Even today there are plenty of songs out there that are at the top of the music charts because they songs are catchy and exciting. You can’t help but get caught up by the tune and music but again when you take a moment to consider the words and the implications you realize that might not be an appropriate song to listen to or allow your children to listen to.
I think it would be safe to also assume that most if not everyone has experienced this in our worship as well. Not that the songs we sing are inappropriate songs and inappropriate to sing. (Although there are a few that the intent seems to be pure but you may differ in opinion.) That’s an article for a different day.

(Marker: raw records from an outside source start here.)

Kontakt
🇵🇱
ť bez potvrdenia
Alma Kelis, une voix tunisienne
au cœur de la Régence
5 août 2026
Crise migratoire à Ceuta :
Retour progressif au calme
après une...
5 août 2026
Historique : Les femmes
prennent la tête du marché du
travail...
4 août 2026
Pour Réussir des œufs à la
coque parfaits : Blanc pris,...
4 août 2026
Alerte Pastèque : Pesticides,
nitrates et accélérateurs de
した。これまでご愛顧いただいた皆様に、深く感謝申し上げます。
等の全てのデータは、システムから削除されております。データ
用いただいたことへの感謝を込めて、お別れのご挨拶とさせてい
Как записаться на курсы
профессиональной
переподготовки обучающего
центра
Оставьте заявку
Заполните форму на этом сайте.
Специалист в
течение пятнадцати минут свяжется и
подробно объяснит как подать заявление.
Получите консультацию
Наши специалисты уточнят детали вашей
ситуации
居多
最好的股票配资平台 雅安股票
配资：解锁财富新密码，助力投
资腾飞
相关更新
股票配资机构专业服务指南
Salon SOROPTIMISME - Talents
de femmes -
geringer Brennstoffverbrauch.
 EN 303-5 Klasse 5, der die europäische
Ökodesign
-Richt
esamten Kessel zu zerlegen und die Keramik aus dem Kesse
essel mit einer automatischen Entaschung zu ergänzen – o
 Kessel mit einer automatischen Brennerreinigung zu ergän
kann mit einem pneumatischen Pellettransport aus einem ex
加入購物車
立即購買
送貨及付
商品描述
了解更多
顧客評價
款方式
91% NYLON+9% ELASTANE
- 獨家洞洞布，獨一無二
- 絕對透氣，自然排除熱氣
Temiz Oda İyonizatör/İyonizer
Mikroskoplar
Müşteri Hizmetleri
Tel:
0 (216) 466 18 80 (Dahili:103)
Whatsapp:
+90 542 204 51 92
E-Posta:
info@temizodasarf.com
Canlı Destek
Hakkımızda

What I’m talking about is getting caught up in music of the songs we sing. By music we of course mean the notes and tune of the songs we sing. Everyone has favorite songs that they love to sing or have lead. On the flip side to that everyone has songs that they think are dull and boring. What makes us feel that way? Surely it’s not the words and thoughts but most likely the tune of the song.
We admit that sometimes in our collective worship the singing can lack enthusiasm and vigor. Often times our approach to fixing that is by putting all the emphasis on the musical side. We encourage the need to sing in tune, the right pitch, the right pace, and have the parts being sung. Is there a reason we sing songs in that format? Is there a reason those leading the songs are encouraged to consider those things? Of course there are. It is done to strive to conduct our worship decently and in order (1 Corinthians 14:40).

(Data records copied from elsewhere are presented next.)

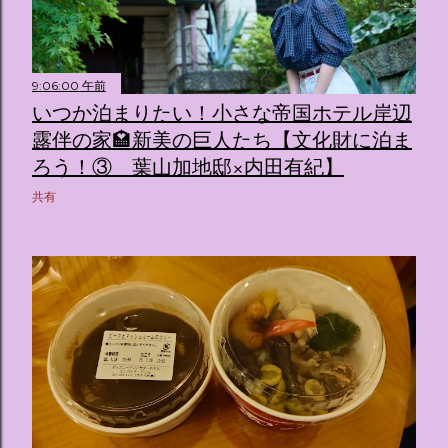
9:06:00 午前
いつか泊まりたい！小さな帝国ホテル岸辺
露伴の家🏩新美の巨人たち【文化財に泊ま
ろう！③ 葉山加地邸×内田有紀】
共有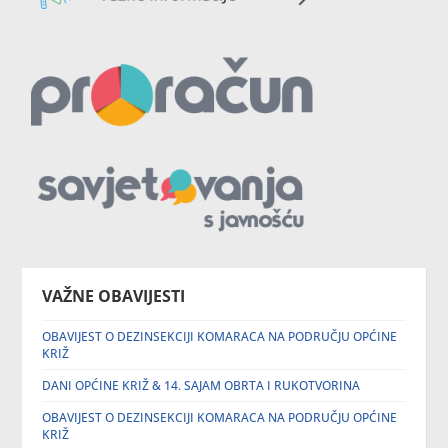
VAŽNE OBAVIJESTI
OBAVIJEST O DEZINSEKCIJI KOMARACA NA PODRUČJU OPĆINE
KRIŽ
DANI OPĆINE KRIŽ & 14. SAJAM OBRTA I RUKOTVORINA
OBAVIJEST O DEZINSEKCIJI KOMARACA NA PODRUČJU OPĆINE
KRIŽ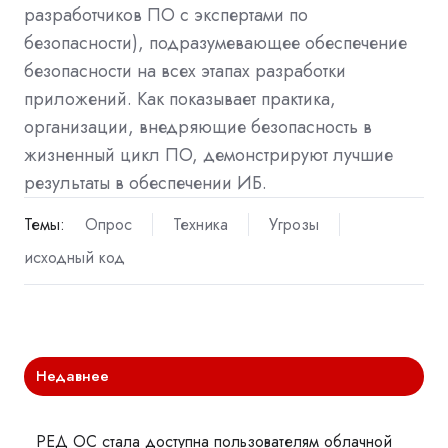
разработчиков ПО с экспертами по
безопасности), подразумевающее обеспечение
безопасности на всех этапах разработки
приложений. Как показывает практика,
организации, внедряющие безопасность в
жизненный цикл ПО, демонстрируют лучшие
результаты в обеспечении ИБ.
Темы:
Опрос
Техника
Угрозы
исходный код
Недавнее
РЕД ОС стала доступна пользователям облачной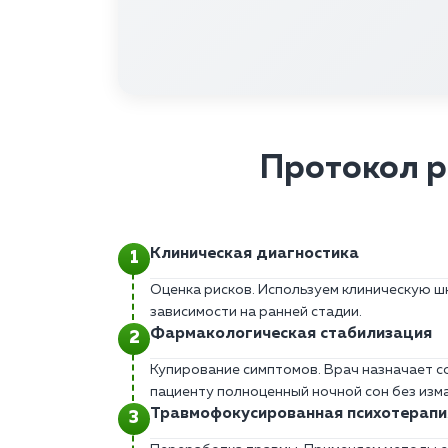
Протокол р
Клиническая диагностика
Оценка рисков. Используем клиническую ш
зависимости на ранней стадии.
Фармакологическая стабилизация
Купирование симптомов. Врач назначает с
пациенту полноценный ночной сон без из
Травмофокусированная психотерапи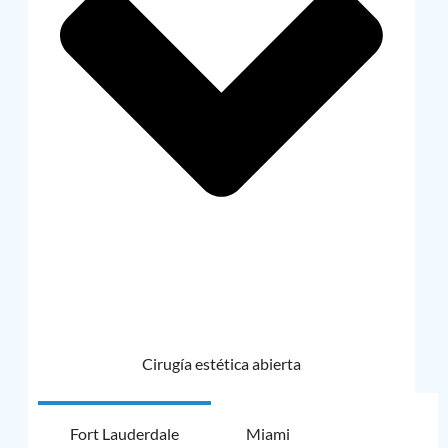
Cirugía estética abierta
Fort Lauderdale
Miami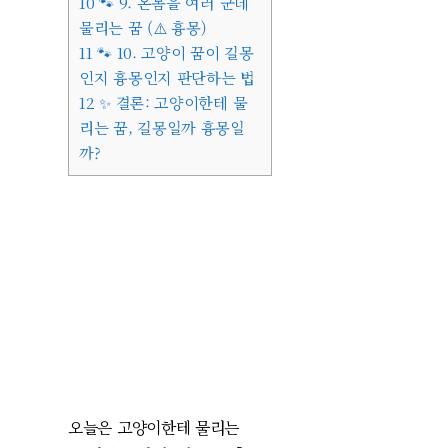
10
🐾 9. 온몸을 여러 군데
물리는 꿈 (⚠️ 흉몽)
11
🐾 10. 고양이 꿈이 길몽
인지 흉몽인지 판단하는 법
12
✨ 결론: 고양이한테 물
리는 꿈, 길몽일까 흉몽일
까?
오늘은 고양이한테 물리는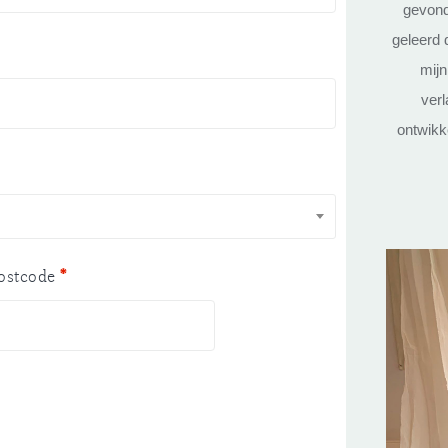
gevond
geleerd 
mijn
verl
ontwikke
ostcode
*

Singing in the right tone, pitch, and temp have their place and anyone who wants to learn to do those things better is always encouraged. I think we’ll all admit that sometimes the singing can lack these things to where it doesn’t seem very encouraging. But the solution to that is not found in the “music” of the song but rather in the heart.

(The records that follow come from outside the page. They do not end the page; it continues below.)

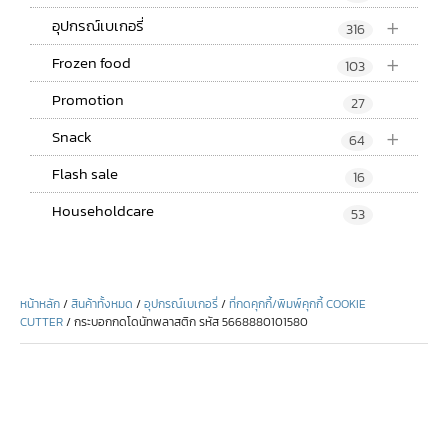
+
อุปกรณ์เบเกอรี่
316
+
Frozen food
103
Promotion
27
+
Snack
64
Flash sale
16
Householdcare
53
หน้าหลัก
/
สินค้าทั้งหมด
/
อุปกรณ์เบเกอรี่
/
ที่กดคุกกี้/พิมพ์คุกกี้ COOKIE
CUTTER
/ กระบอกกดโดนัทพลาสติก รหัส 5668880101580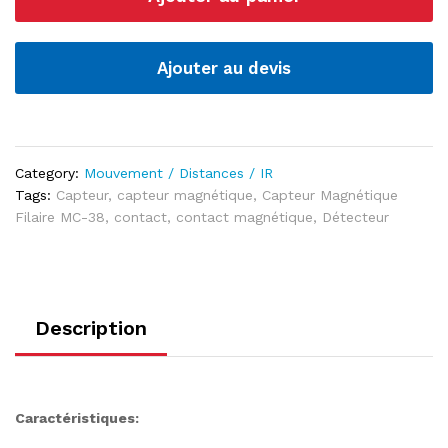
quantité
Ajouter au devis
Category:
Mouvement / Distances / IR
Tags:
Capteur
,
capteur magnétique
,
Capteur Magnétique
Filaire MC-38
,
contact
,
contact magnétique
,
Détecteur
Description
Caractéristiques: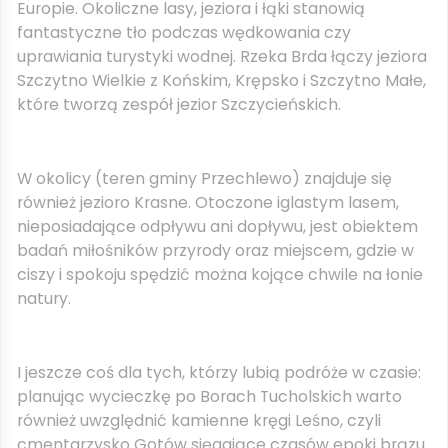
Europie. Okoliczne lasy, jeziora i łąki stanowią
fantastyczne tło podczas wędkowania czy
uprawiania turystyki wodnej. Rzeka Brda łączy jeziora
Szczytno Wielkie z Końskim, Krępsko i Szczytno Małe,
które tworzą zespół jezior Szczycieńskich.
W okolicy (teren gminy Przechlewo) znajduje się
również jezioro Krasne. Otoczone iglastym lasem,
nieposiadające odpływu ani dopływu, jest obiektem
badań miłośników przyrody oraz miejscem, gdzie w
ciszy i spokoju spędzić można kojące chwile na łonie
natury.
I jeszcze coś dla tych, którzy lubią podróże w czasie:
planując wycieczkę po Borach Tucholskich warto
również uwzględnić kamienne kręgi Leśno, czyli
cmentarzysko Gotów sięgające czasów epoki brązu.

Paul those in Colossae to “Let the word of Christ dwell in you richly, teaching and admonishing one another in all wisdom, singing psalms and hymns and spiritual songs, with thankfulness in your hearts to God” (Col 3:16) Two main keys in that verse are letting the words of Christ dwell in you and to sing with thankfulness in your hearts.
As you worship collectively with God’s children are you thankful? Thankful for what? As you sing songs that are about and reference teachings from God’s word do you understand it? Does it recall to memory and thought things you know and believe to be true? Paul says in 1 Corinthians 14:15 – “I will pray with my spirit, but it will pray with my mind also; I will sing praise with my spirit, but I will sing with my mind also.”
Wes McAdams suggest three things to help us do this. (1) Read God’s word more, (2) Read the first verse of the song before you sing, and (3) Focus on the words, not the notes. As in all things God wants my heart. While I agree we must strive to give God our best in our worship, we differ in talents and strengths, as it should be (1 Cor. 12). My best is defined from my heart and so is yours. Sing from the heart and the rest will take care of itself.